Comment travailler les suites de parcours vers l’emploi ? Convergence Rouen
Posté par Grâce Belang 25 septembre 2024
Entretien avec Mounir Daânoune, chargé de partenariats emploi à Convergence Rouen, et Emmanuel Prévot, ancien salarié de CVG et désormais responsable espaces verts et maintenance à Domytis, structure partenaire de Convergence Rouen.
Renforcer les liens entre le chantier et les emplois du territoire
Pour favoriser l’intégration des salariés des chantiers d’insertion dans le monde du travail, il est crucial de développer des passerelles vers l’emploi de droit commun et les Structures d’Insertion par l’Activité Économique (SIAE).
Le chargé de partenariat emploi a pour mission principale de construire un réseau local de partenaires. Cela permet de faciliter le parcours professionnel des salariés en mettant en place un accompagnement adapté. Pour réussir, il est essentiel de connaître en profondeur l’écosystème local et d’identifier les ressources disponibles pour soutenir ces salariés dans leur cheminement vers l’emploi.

*Données fournies*.
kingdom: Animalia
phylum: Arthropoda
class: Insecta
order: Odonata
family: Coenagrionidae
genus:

*Consigne 1*.
D'après l'entretien sur les suites de parcours vers l'emploi à Convergence Rouen, quelle est la mission principale du chargé de partenariat emploi ?
*Consigne 2*.
Prolongez l'entretien sur les suites de parcours vers l'emploi à Convergence Rouen à partir de sa dernière phrase.

*Réponse 1*.
Construire un réseau local de partenaires.

*Réponse 2*.
L’ élaboration par les salariés en insertion de la suite de leur parcours après le chantier d’insertion est un enjeu majeur pour tous les chantiers. Sur les territoires Convergence, comme à Rouen, un poste de chargé de partenariat est dédié à épauler les conseiller.e.s en insertion professionnelle (CIP) et Accompagnant.e.s socio-professionnels (ASP) pour multiplier les propositions faites aux salariés.
« J’étudie les secteurs d’activité du territoire, les publications des institutions sur le sujet, pour comprendre quels sont les secteurs en tension susceptibles de recruter. Je travaille avec les GEIQ, le CREPI Normandie, la fédération des EI, France Travail… » Mounir participe aux événements du territoire dédiés au recrutement, par exemple sur les métiers en tension. « La limite est que sur le territoire, on retrouve souvent les mêmes formats d’événements, qui rassemblent les mêmes acteurs…et qui recherchent plutôt des profils qualifiés ! »
Cette connaissance du territoire sert à maximiser la prospection d’entreprises intéressantes par rapport aux activités supports des chantiers, mais pas uniquement. La prospection doit être variée : il faut essayer de trouver des structures qui proposent tous les corps d’activité (espaces verts, soin, hygiène…) pour pouvoir créer des rencontres avec un maximum de salariés.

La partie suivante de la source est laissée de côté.